__Preguntas propuestas__:
A – Traduzca al inglés esta oración de la declaración sobre Sri Lanka: "El LTTE no ha respondido a la acusación del gobierno."
B – Escriba una continuación de la declaración sobre los ataques contra civiles en Sri Lanka a partir de su última oración.

__Fragmento seleccionado__:
- - -
Documento - Sri Lanka: Los ataques contra civiles deben cesar
AMNISTÍA INTERNACIONAL
Declaración pública
Índice AI: ASA 37/029/2008
6 de octubre de 2008
Sri Lanka: Los ataques contra civiles deben cesar
Tras el atentado suicida perpetrado en la mañana del 6 de octubre
de 2008, Amnistía Internacional vuelve a pedir a todas las partes
del conflicto de Sri Lanka que cumplan con su obligación de
proteger a la población civil en virtud del derecho
internacional.
El atentado suicida causó la muerte de al menos 27 personas, entre ellas el general de división retirado Janaka Perera, dirigente del Partido Nacional Unido –principal partido de oposición del país– que presidía el Consejo Provincial de la Provincia Central del Norte, en el norte de Sri Lanka. La explosión tuvo lugar en un área civil de la localidad de Anuradhapura durante la inauguración de la sede del citado partido político. Entre las víctimas civiles del atentado había un reportero de MTV de 31 años, Rashmi Mohammed, que resultó muerto, y al menos 60 personas que resultaron heridas, entre ellas un menor de edad.
El gobierno ha atribuido el atentado a los Tigres de Liberación de Eelam Tamil (LTTE, por sus siglas en inglés). El recrudecimiento de las hostilidades entre este grupo y las fuerzas de seguridad del gobierno en 2007 ha supuesto un drástico incremento de los ataques selectivos del LTTE contra la población civil. El LTTE no ha respondido a la acusación del gobierno.
Todos los bandos enfrentados en la guerra de Sri Lanka están legalmente obligados a acatar las disposiciones del derecho internacional humanitario, también llamado ‘derecho de los conflictos armados’ o ‘leyes de la guerra’, que fue elaborado para atenuar los efectos de tales conflictos. Sus disposiciones limitan los medios y métodos de acometer las operaciones militares y obligan a los combatientes a prescindir de atacar a quienes no toman parte activa en las hostilidades, como los civiles indefensos y los combatientes heridos o capturados.
- - -
__Datos__:
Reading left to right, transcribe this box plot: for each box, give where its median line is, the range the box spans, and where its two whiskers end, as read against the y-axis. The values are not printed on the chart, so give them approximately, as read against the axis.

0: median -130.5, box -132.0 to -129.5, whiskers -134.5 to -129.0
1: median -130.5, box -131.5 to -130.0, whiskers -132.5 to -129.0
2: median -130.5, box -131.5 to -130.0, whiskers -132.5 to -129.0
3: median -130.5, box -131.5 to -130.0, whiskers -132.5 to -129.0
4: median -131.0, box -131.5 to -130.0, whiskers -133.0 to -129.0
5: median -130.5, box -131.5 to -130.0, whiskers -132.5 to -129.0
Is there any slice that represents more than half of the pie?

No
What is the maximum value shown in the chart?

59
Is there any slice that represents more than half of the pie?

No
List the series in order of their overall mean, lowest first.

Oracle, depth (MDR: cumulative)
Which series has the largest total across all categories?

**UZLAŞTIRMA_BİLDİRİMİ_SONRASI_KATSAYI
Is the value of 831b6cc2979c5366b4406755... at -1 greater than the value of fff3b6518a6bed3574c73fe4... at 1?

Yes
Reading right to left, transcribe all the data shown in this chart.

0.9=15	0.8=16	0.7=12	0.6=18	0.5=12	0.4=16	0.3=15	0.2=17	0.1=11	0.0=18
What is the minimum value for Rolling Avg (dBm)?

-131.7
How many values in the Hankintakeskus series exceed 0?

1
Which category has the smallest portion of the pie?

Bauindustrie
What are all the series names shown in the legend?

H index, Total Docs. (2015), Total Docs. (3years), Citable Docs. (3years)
- - -
__Lista de respuestas__:
A – The LTTE has not responded to the government's accusation.

B –
Amnistía Internacional pide al LTTE y a las
fuerzas de seguridad del gobierno srilankés que pongan fin de
inmediato y sin condiciones a todo ataque directo o indiscriminado
contra civiles. Semejantes ataques están prohibidos en cualquier
circunstancia y constituyen crímenes de guerra, por lo que la
organización pide a la comunidad internacional que apoye el
llamamiento al establecimiento sin demora de una misión de
observación internacional e independiente sobre el terreno.
Información complementaria
Desde que el armisticio llegó a su fin en enero de 2008, el ejército srilankés ha lanzado una gran ofensiva con el objetivo de recuperar el control de zonas del norte y el este controladas por el LTTE. Debido a las restricciones de acceso a las zonas afectadas por el conflicto que se han impuesto a medios de comunicación y observadores independientes, resulta imposible verificar el número de víctimas.
Como consecuencia de los combates recientes, más
de 220.000 personas han sufrido desplazamientos en la zona de
Wanni, en el norte del país, entre ellas 30.000 menores en edad
escolar. El 9 de septiembre, el gobierno dio la orden de abandonar
la región septentrional de Wanni, dividida por la guerra, a los
trabajadores de ayuda humanitaria de la ONU y las organizaciones no
gubernamentales. Desde el 29 de septiembre, el gobierno ha
permitido a algunos trabajadores internacionales de la ONU
acompañar a los convoyes de alimentos que se dirigen al interior de
Wanni, pero el acceso de las organizaciones de ayuda humanitaria
sigue estando sujeto a restricciones.